抜粋テキスト:

★ ★ ★ ★ ★

デジマガの記事への反応を一通り見てみたけれども、いかに著作権モラルが欠如しているか、マジコンがいかに悪影響を及ぼしているか、という意見が散見された。

確かに、YouTubeが当たり前のようにあって、その中に無断転載のビデオが含まれていてもほとんど問題視されることはないし、2ちゃんねるのニュース系スレやそのまとめブログでニュースサイトの記事や画像がまるまる無断転載されていても、それが指摘されることはほとんどないし、むしろニュースソースであるかのように扱われていたりもする。Tumblrを見ても無断転載のものが数多く流れていて、たくさんのユーザがそれを知りつつリブログしている。著作権モラルというものはなかなかに醸成されない*3。そんな時代。まぁ、モラル崩壊という人もいるが、著作権知財権モラルというものが一般市民にあった時代などほとんど無いわけで、これからみんなで育てて行かなければならないんだろう。

★ ★ ★ ★ ★

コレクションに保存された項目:

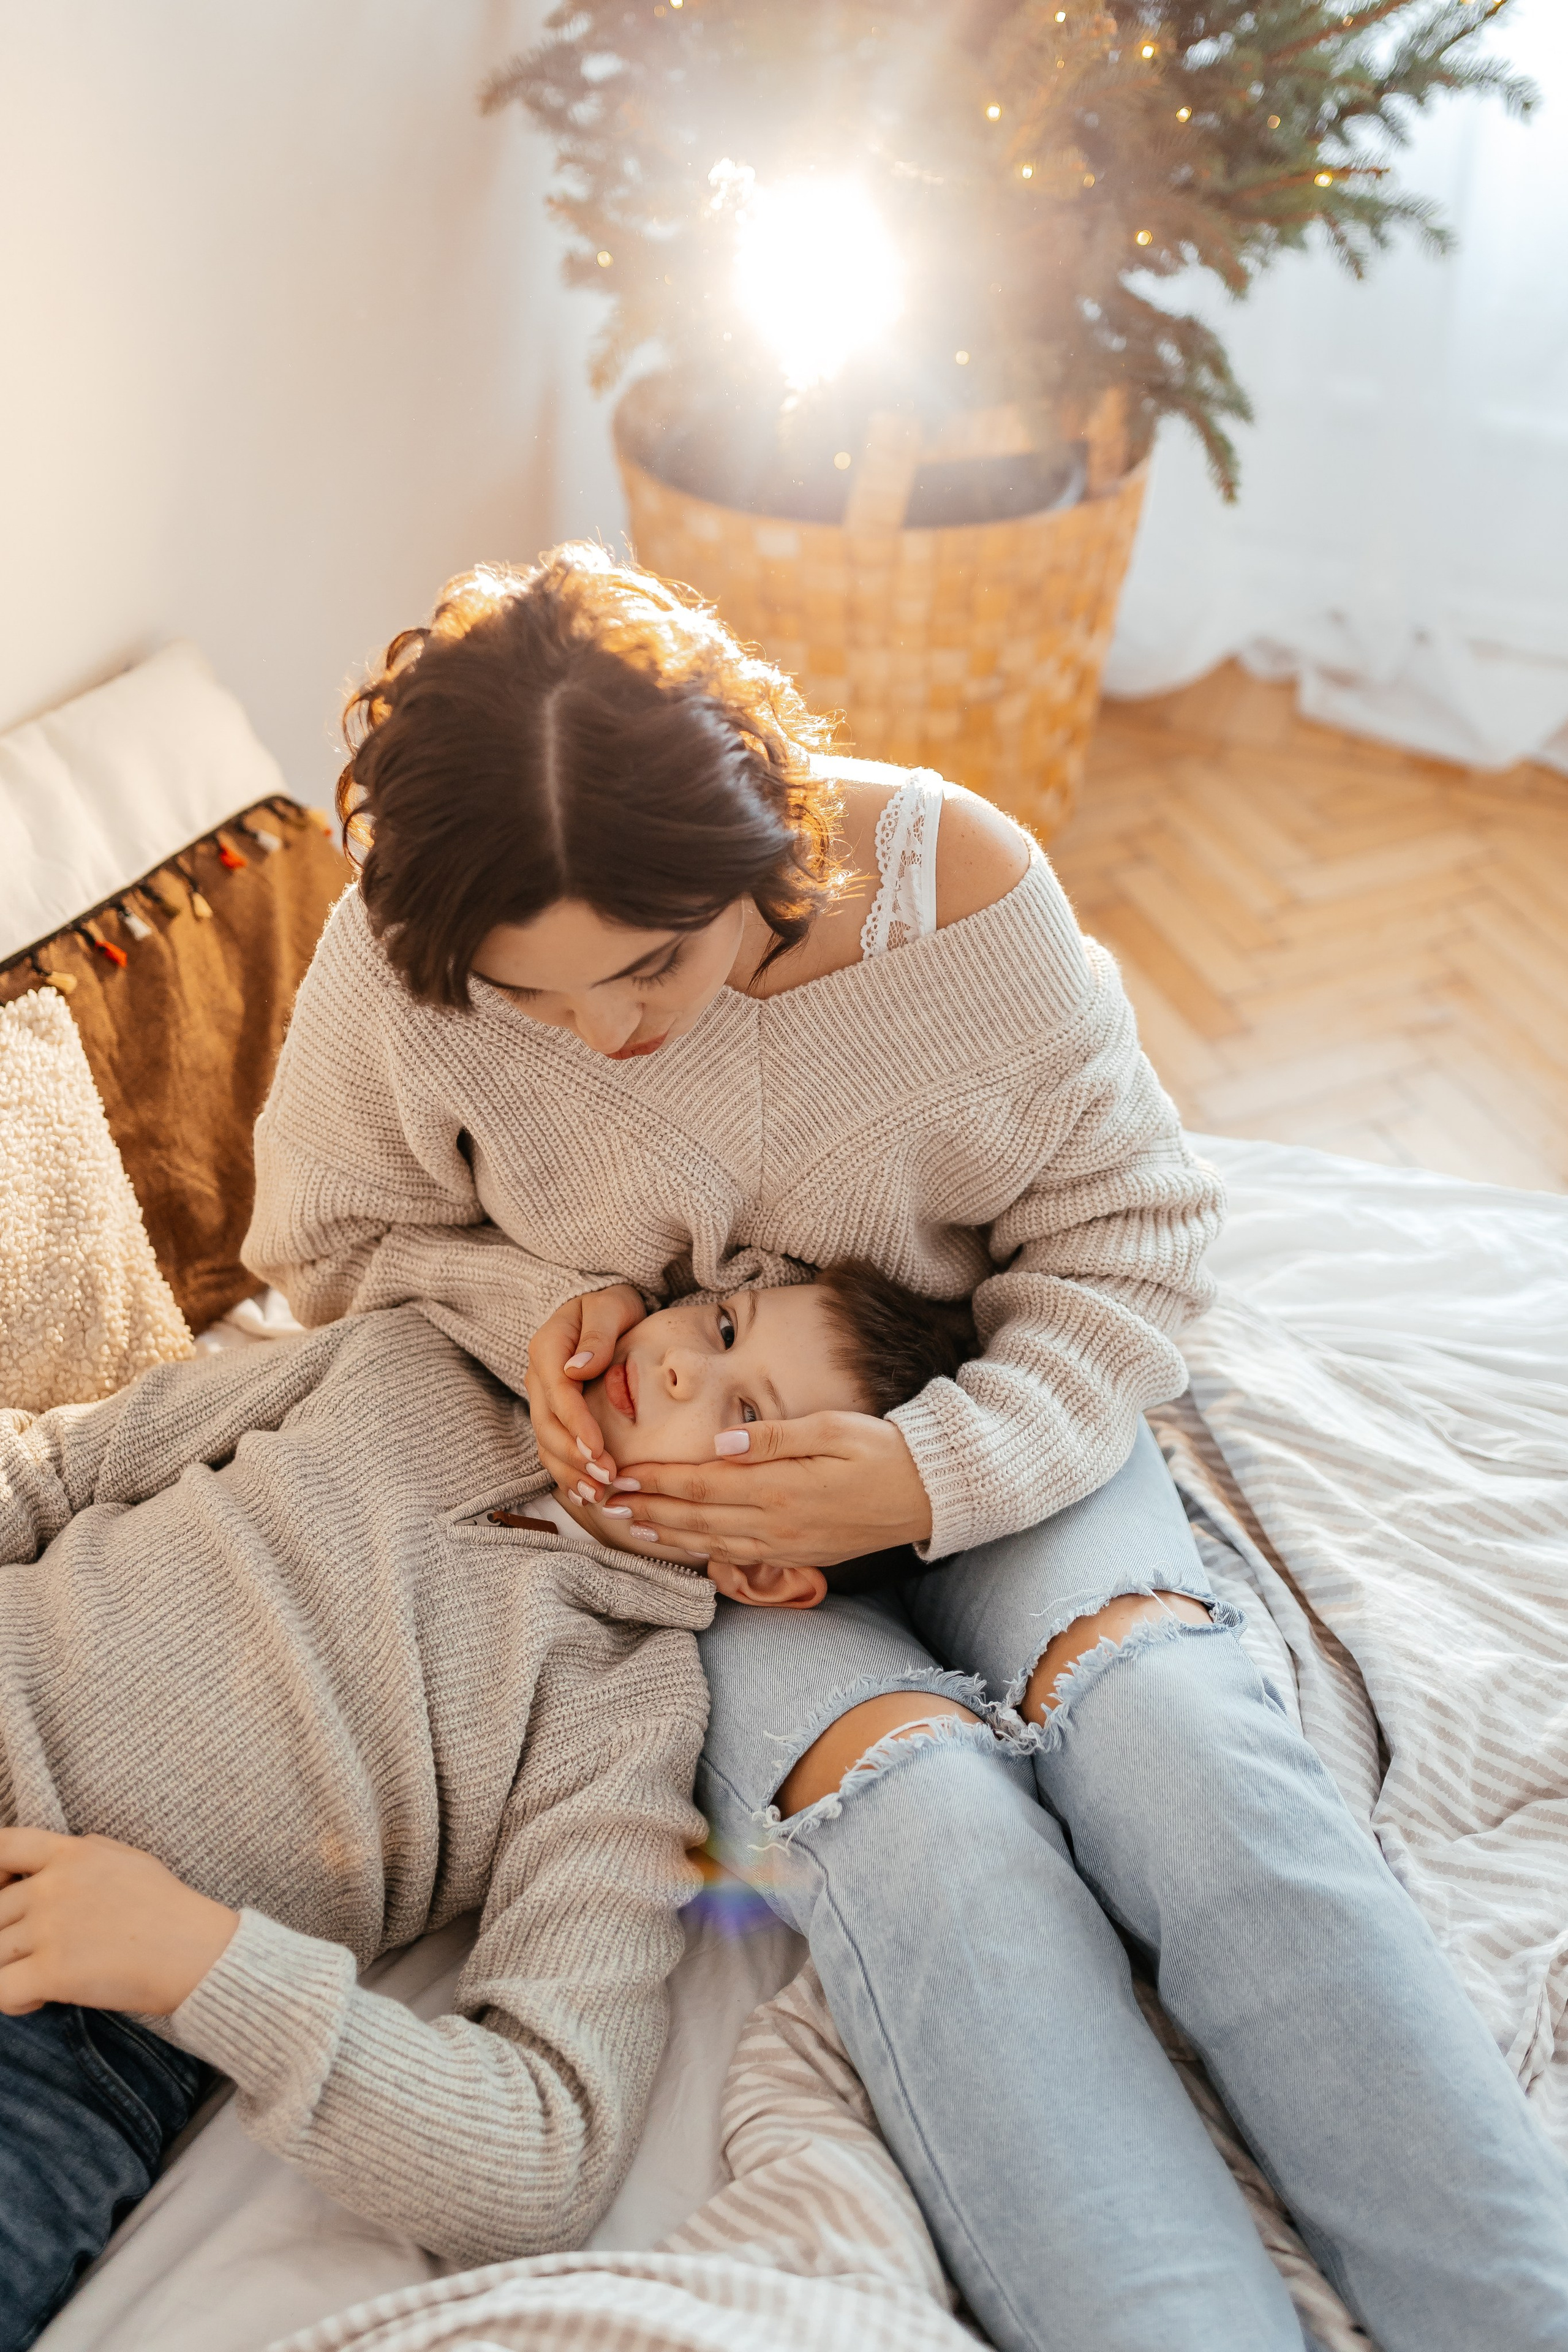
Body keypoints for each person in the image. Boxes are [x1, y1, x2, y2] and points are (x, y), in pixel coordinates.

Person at [245, 546, 1568, 2352]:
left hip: (1009, 1431)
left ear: (761, 833)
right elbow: (333, 1254)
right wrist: (538, 1319)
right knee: (924, 1821)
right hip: (685, 1538)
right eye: (531, 1001)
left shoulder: (956, 900)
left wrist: (945, 1470)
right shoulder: (404, 961)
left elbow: (1132, 1237)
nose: (607, 1032)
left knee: (1170, 1731)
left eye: (652, 961)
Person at [0, 1266, 958, 2351]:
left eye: (746, 1417)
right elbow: (56, 1468)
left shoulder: (621, 1719)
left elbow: (546, 2154)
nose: (686, 1360)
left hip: (66, 2018)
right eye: (725, 1322)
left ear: (766, 1573)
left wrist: (206, 1966)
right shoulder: (408, 1357)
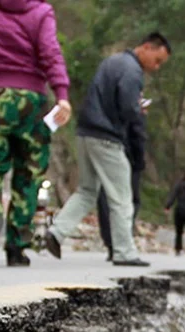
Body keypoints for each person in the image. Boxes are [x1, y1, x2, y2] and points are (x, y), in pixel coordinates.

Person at [44, 33, 172, 267]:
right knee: (122, 197)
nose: (156, 67)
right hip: (107, 137)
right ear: (146, 47)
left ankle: (56, 231)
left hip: (85, 133)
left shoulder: (111, 62)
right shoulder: (133, 71)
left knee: (87, 190)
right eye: (157, 60)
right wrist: (138, 111)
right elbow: (126, 107)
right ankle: (124, 252)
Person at [0, 0, 72, 267]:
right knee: (29, 173)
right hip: (32, 100)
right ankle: (16, 247)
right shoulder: (40, 11)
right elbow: (50, 52)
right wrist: (62, 94)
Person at [97, 96, 148, 261]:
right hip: (128, 161)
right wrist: (140, 162)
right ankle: (122, 242)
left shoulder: (106, 111)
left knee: (106, 200)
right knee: (129, 202)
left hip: (105, 157)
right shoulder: (133, 115)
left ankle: (111, 243)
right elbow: (138, 138)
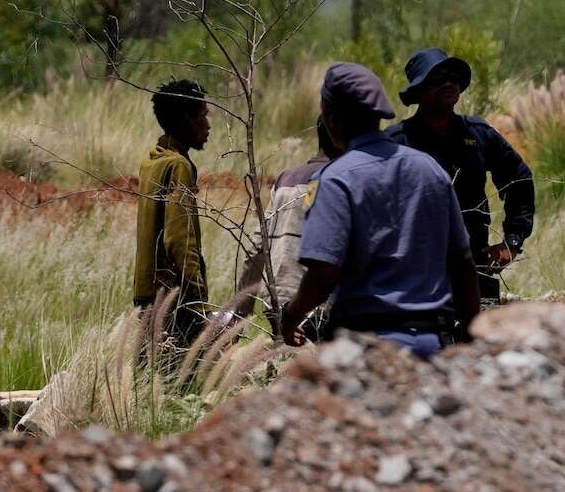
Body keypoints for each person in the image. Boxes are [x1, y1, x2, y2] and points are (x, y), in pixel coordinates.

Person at [281, 63, 480, 359]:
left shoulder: (335, 179)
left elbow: (323, 272)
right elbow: (462, 261)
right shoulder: (430, 170)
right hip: (431, 345)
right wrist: (468, 333)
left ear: (332, 119)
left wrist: (291, 314)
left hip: (365, 350)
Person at [386, 48, 534, 303]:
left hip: (472, 267)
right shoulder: (396, 142)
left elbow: (519, 179)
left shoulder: (479, 134)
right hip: (410, 275)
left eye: (453, 77)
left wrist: (512, 240)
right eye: (437, 77)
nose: (448, 83)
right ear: (419, 90)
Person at [225, 118, 343, 338]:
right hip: (317, 300)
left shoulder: (286, 179)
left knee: (283, 361)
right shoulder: (340, 179)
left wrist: (241, 310)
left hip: (278, 296)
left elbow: (258, 246)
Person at [132, 79, 212, 346]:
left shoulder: (153, 161)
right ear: (187, 119)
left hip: (149, 297)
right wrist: (198, 300)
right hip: (174, 300)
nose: (208, 124)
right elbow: (180, 239)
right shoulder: (178, 166)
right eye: (203, 116)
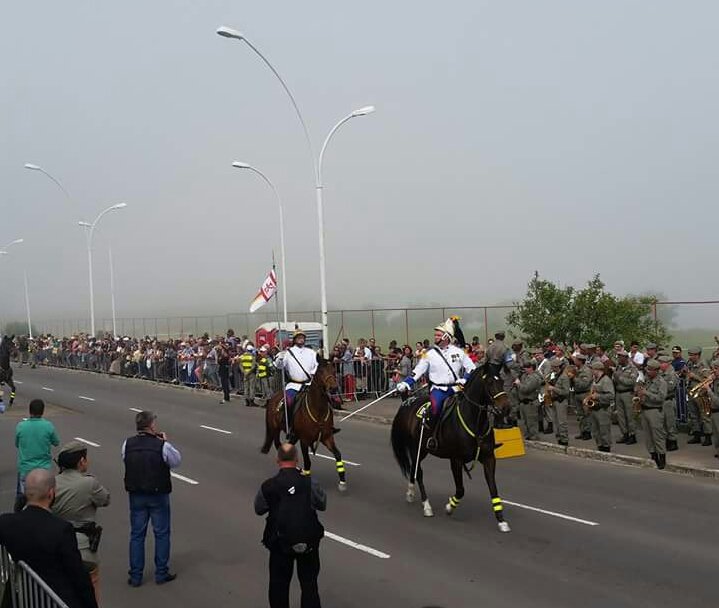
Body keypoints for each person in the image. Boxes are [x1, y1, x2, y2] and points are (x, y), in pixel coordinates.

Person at [0, 468, 98, 608]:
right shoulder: (61, 529)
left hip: (21, 597)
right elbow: (78, 575)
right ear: (51, 493)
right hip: (53, 598)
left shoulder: (6, 523)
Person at [255, 443, 325, 608]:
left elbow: (259, 509)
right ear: (297, 459)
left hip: (279, 543)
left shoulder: (269, 485)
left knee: (279, 585)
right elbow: (322, 503)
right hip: (309, 542)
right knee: (309, 585)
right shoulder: (310, 482)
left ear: (277, 460)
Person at [122, 410, 181, 587]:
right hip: (158, 494)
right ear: (151, 426)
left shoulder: (127, 444)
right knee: (161, 533)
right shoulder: (161, 445)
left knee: (137, 535)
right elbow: (176, 461)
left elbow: (125, 460)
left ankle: (136, 576)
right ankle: (161, 573)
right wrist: (164, 442)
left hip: (136, 493)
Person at [396, 318, 475, 449]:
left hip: (456, 388)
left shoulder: (459, 352)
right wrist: (406, 383)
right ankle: (432, 437)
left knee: (471, 407)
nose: (435, 337)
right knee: (435, 409)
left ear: (446, 336)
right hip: (438, 390)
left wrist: (465, 379)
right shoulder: (429, 354)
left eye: (438, 335)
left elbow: (472, 368)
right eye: (436, 334)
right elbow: (418, 371)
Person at [52, 441, 111, 603]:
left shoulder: (52, 483)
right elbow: (105, 499)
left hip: (58, 545)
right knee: (90, 592)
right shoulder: (89, 483)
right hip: (83, 548)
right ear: (81, 461)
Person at [15, 398, 60, 512]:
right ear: (43, 411)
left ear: (30, 411)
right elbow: (56, 442)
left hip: (25, 469)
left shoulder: (21, 426)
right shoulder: (48, 426)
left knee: (23, 498)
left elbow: (17, 444)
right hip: (43, 469)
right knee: (46, 500)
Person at [274, 330, 319, 437]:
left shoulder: (311, 352)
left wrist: (313, 373)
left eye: (302, 337)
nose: (301, 339)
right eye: (298, 337)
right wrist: (280, 357)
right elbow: (279, 366)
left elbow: (317, 364)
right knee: (288, 403)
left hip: (309, 385)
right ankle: (289, 426)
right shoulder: (288, 353)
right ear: (294, 340)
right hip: (294, 385)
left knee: (324, 400)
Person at [636, 359, 668, 469]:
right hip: (645, 409)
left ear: (656, 370)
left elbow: (661, 398)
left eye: (650, 370)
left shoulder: (661, 382)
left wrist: (646, 393)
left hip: (655, 410)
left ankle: (662, 458)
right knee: (648, 436)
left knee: (658, 436)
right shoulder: (646, 380)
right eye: (647, 369)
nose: (647, 371)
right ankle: (653, 455)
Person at [684, 347, 712, 445]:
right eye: (690, 355)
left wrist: (694, 376)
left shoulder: (703, 365)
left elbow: (708, 380)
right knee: (693, 414)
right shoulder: (690, 364)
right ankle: (697, 435)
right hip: (691, 391)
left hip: (701, 393)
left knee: (704, 415)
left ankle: (708, 436)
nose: (690, 357)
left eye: (692, 355)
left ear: (697, 355)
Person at [613, 350, 639, 444]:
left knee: (629, 415)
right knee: (620, 416)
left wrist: (619, 378)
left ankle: (632, 435)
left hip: (627, 393)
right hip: (618, 393)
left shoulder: (632, 368)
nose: (619, 359)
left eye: (620, 357)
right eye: (618, 357)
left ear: (625, 358)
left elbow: (631, 382)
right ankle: (624, 434)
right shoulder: (618, 367)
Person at [589, 360, 614, 452]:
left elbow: (611, 395)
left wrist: (598, 396)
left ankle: (606, 448)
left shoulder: (606, 380)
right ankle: (599, 447)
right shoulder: (595, 379)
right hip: (594, 408)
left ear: (598, 370)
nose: (591, 371)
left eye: (592, 369)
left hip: (603, 409)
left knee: (604, 430)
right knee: (596, 431)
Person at [545, 358, 571, 446]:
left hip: (561, 401)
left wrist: (553, 389)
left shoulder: (564, 377)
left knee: (562, 422)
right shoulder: (556, 375)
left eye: (553, 367)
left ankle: (564, 440)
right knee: (556, 421)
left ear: (557, 367)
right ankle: (559, 438)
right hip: (555, 400)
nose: (551, 369)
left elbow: (566, 391)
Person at [517, 359, 542, 440]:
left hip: (530, 402)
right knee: (525, 422)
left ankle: (534, 437)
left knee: (531, 422)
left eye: (527, 367)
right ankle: (528, 436)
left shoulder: (534, 378)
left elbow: (526, 389)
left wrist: (518, 384)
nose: (525, 369)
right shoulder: (525, 376)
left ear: (531, 368)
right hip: (523, 402)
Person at [658, 355, 679, 451]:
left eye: (662, 363)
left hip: (668, 400)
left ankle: (673, 441)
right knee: (662, 423)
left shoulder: (671, 374)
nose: (660, 364)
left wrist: (660, 386)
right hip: (661, 401)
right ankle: (667, 440)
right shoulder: (659, 373)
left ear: (667, 363)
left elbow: (670, 387)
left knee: (670, 423)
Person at [572, 353, 593, 440]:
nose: (575, 361)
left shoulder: (586, 370)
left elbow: (584, 384)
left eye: (576, 360)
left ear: (580, 361)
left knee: (586, 414)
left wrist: (574, 378)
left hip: (584, 393)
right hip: (577, 393)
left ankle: (587, 432)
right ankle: (582, 431)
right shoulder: (577, 370)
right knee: (580, 415)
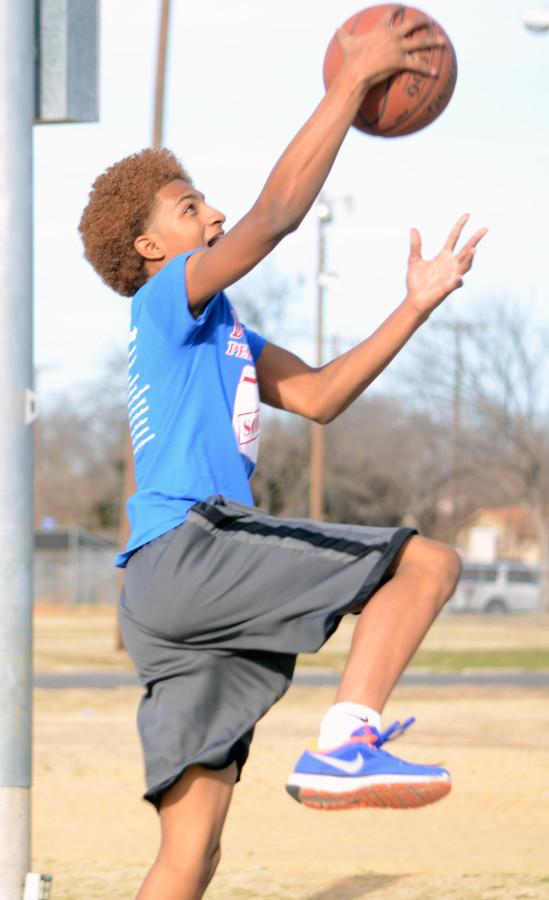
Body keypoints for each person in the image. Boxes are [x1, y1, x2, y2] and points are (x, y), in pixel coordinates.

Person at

★ ★ ★ ★ ★

課題内容:
著作権モラルについての抜粋テキストを、「デジマガの記事への反応を一通」を含む箇所から書き始め、「かなければならないんだろう。」の後で止めて、一字一句そのまま書き写す。

課題の出力:
デジマガの記事への反応を一通り見てみたけれども、いかに著作権モラルが欠如しているか、マジコンがいかに悪影響を及ぼしているか、という意見が散見された。

確かに、YouTubeが当たり前のようにあって、その中に無断転載のビデオが含まれていてもほとんど問題視されることはないし、2ちゃんねるのニュース系スレやそのまとめブログでニュースサイトの記事や画像がまるまる無断転載されていても、それが指摘されることはほとんどないし、むしろニュースソースであるかのように扱われていたりもする。Tumblrを見ても無断転載のものが数多く流れていて、たくさんのユーザがそれを知りつつリブログしている。著作権モラルというものはなかなかに醸成されない*3。そんな時代。まぁ、モラル崩壊という人もいるが、著作権知財権モラルというものが一般市民にあった時代などほとんど無いわけで、これからみんなで育てて行かなければならないんだろう。